(…)
Özlenen ateş yakılmıştı sonunda
Elden ele bütün dünyaya taşınmıştı
Kıvılcım dansıydı gözlerdeki sevinç
Kavga dağlarda bilinci kuşanmış
Zindanlarda dirence sarılmıştı
Ve haykıran dudaklar
Her ihanet vakti çöl çöl yarılmıştı
Bir ağıttır belki Ağrı’da Zilan deresi
Dersim’de Lac deresi bir kanlı şiir
Oysa bir destandı Diyarbakır kalesi
Ve Diyarbakır zindanında
…
Mücadelemizin öncüleri Mahir, Deniz, İbo ve ardıları mücadelemizin yol göstericileri şehitlerimiz yolumuzu aydınlatmaya devam ediyor.

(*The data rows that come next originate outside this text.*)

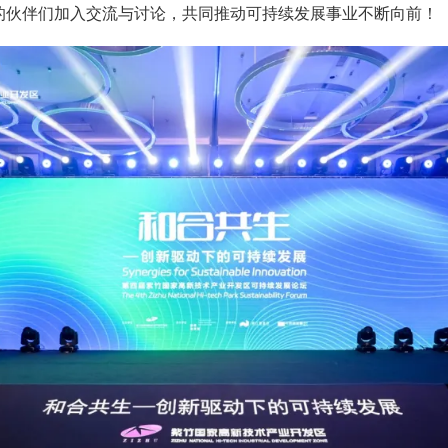
的伙伴们加入交流与讨论，共同推动可持续发展事业不断向前！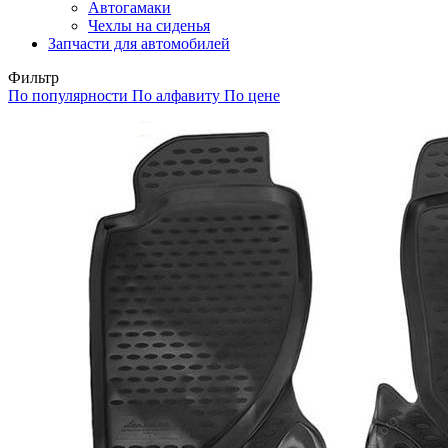
Автогамаки
Чехлы на сиденья
Запчасти для автомобилей
Фильтр
По популярности
По алфавиту
По цене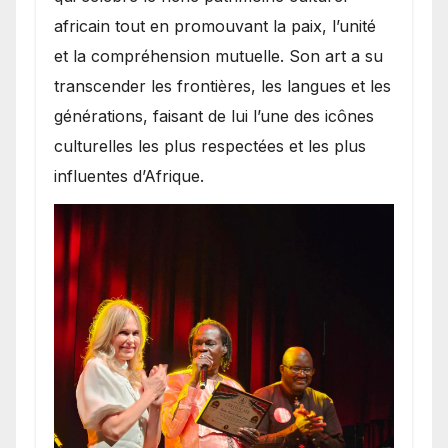
africain tout en promouvant la paix, l’unité
et la compréhension mutuelle. Son art a su
transcender les frontières, les langues et les
générations, faisant de lui l’une des icônes
culturelles les plus respectées et les plus
influentes d’Afrique.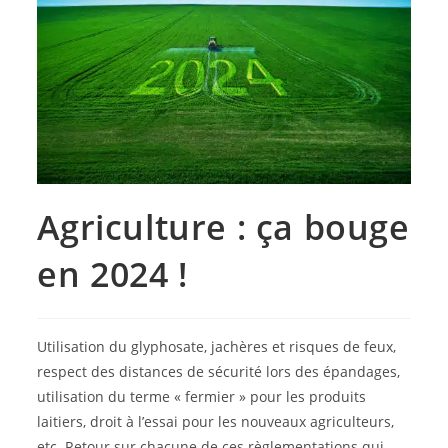
Agriculture : ça bouge
en 2024 !
Utilisation du glyphosate, jachères et risques de feux,
respect des distances de sécurité lors des épandages,
utilisation du terme « fermier » pour les produits
laitiers, droit à l’essai pour les nouveaux agriculteurs,
etc. Retour sur chacune de ces règlementations qui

Ülkemizde mücadele, sol sosyalizm adına mücadelenin önüne çöreklenen reformizm, revizyonizme, sistemle iç içe barışık yaşama, halklarımızın kurtuluşu adına sistemin dümen suyunda kürek çekenlere karşı bayrak açan yürünmesi gereken yolu bizlere gösterenlerdiler. Mahirler Kızıldere’de, Denizler darağacında, İbrahim faşizmin zindanlarında düşman karşısında devrimci kararlılık duruşun nasıl olması gerektiğini canlarıyla bizlere gösterdiler. Salt bunu göstermekle de kalmadılar. Devrimciler arası ve devrimci örgütler arasında rekabetçiliğin değil, devrimci dayanışmanın, halkın çıkarlarının her şeyden önce geldiğini de gösterdiler. Düşman karşısında ‘ben’ diyen değil biz diyenlerimizdiler. Onlar yaşamlarıyla, pratikleriyle devrimin öncüsü ve devrimciliğin ne olması gerektiğini bizlere göstermekle yetinmediler, yürünecek yolun gösterenleri oldular.

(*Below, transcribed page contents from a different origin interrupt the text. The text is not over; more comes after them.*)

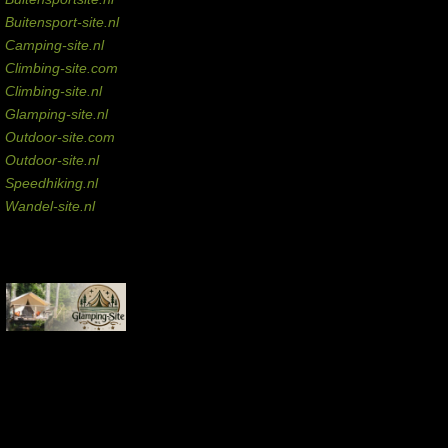
Buitensport-site.nl
Camping-site.nl
Climbing-site.com
Climbing-site.nl
Glamping-site.nl
Outdoor-site.com
Outdoor-site.nl
Speedhiking.nl
Wandel-site.nl
Commissie-links
Aankopen via deze links geven de beheerder een kleine commissie.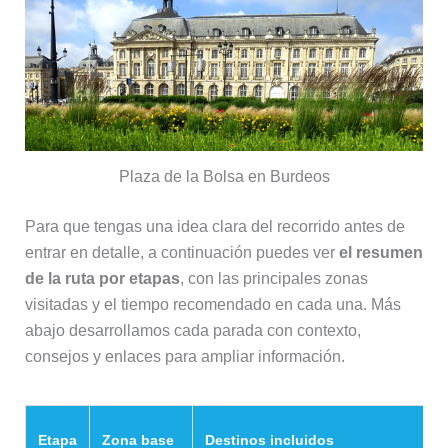
Plaza de la Bolsa en Burdeos
Para que tengas una idea clara del recorrido antes de
entrar en detalle, a continuación puedes ver
el resumen
de la ruta por etapas
, con las principales zonas
visitadas y el tiempo recomendado en cada una. Más
abajo desarrollamos cada parada con contexto,
consejos y enlaces para ampliar información.
Etapa
Zona base
Destinos incluidos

Türkiye Komünist Partisi-Marksist Leninist (TKP-ML) ve Türkiye İşçi Köylü Kurtuluş Ordusu’nun (TİKKO) kurucusu İbrahim Kaypakkaya’nın işkencelerde ser verip sır vermeyerek ölümsüzleşmesinin üzerinden 47 yıl geçti. Onu katledenler çoktan unutulup gittiler ama İbrahim Kaypakkaya halklarımızın yüreğinde ve beyninde hep yaşadı, yaşıyor.
Başta yiğit, devrimci İbrahim Kaypakkaya’ya olmak üzere faşizm ve sömürgecilik karşısında halklarımızın özgürlük, sosyalizm mücadelesi ve Kürt halkının bağımsızlık kurtuluşu için sömürgecilik karşısında bayraklaşan Deniz Dezmiş, Yusuf Aslan, Hüseyin İnan, İbrahim Kaypakkaya, Haki Karer ve 12 Eylül faşizm karşısında boyun eğmeyen Dörtler Ferhat Kurtay, Mahmut Zengin, Eşref Anyık ve Necmi Öner şahsında Mayıs ayında ölümsüzleşen tüm devrim ve sosyalizm mücadelesi şehitlerini saygıyla anıyoruz.

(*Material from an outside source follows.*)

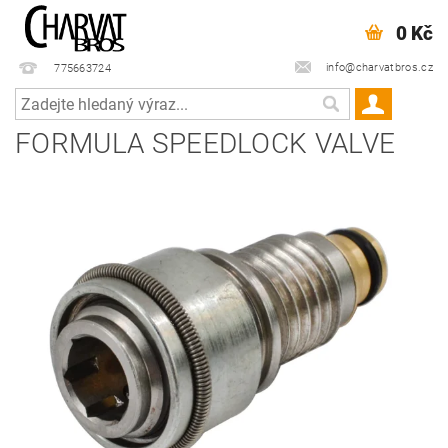
0 Kč
info@charvatbros.cz
775663724
FORMULA SPEEDLOCK VALVE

Onlardan devraldığımız mirasla bugün başta AKP-MHP faşist ittifakı olmak üzere faşizme-emperyalizme karşı halklarımızın bağımsızlık, özgürlük, sosyalizm mücadelesini zafere taşımak en büyük sorumluğumuz ve devrimci görevimizdir. Onları anmak, onları sahiplenmek düşman karşısında mücadeleyi geliştirmek onu zafere taşımaktır. Bunu başardığımız oranda onların devamcısı ve onları gerçek sahiplenicisi olacağımızı asla unutmamalıyız.
Mayıs ayı şehitleri yolumuzu aydınlatmaya devam ediyor!
Devrim şehitleri ölümsüzdür!
Yolumuz devrim yolunda ölümsüzleşenlerin yoludur!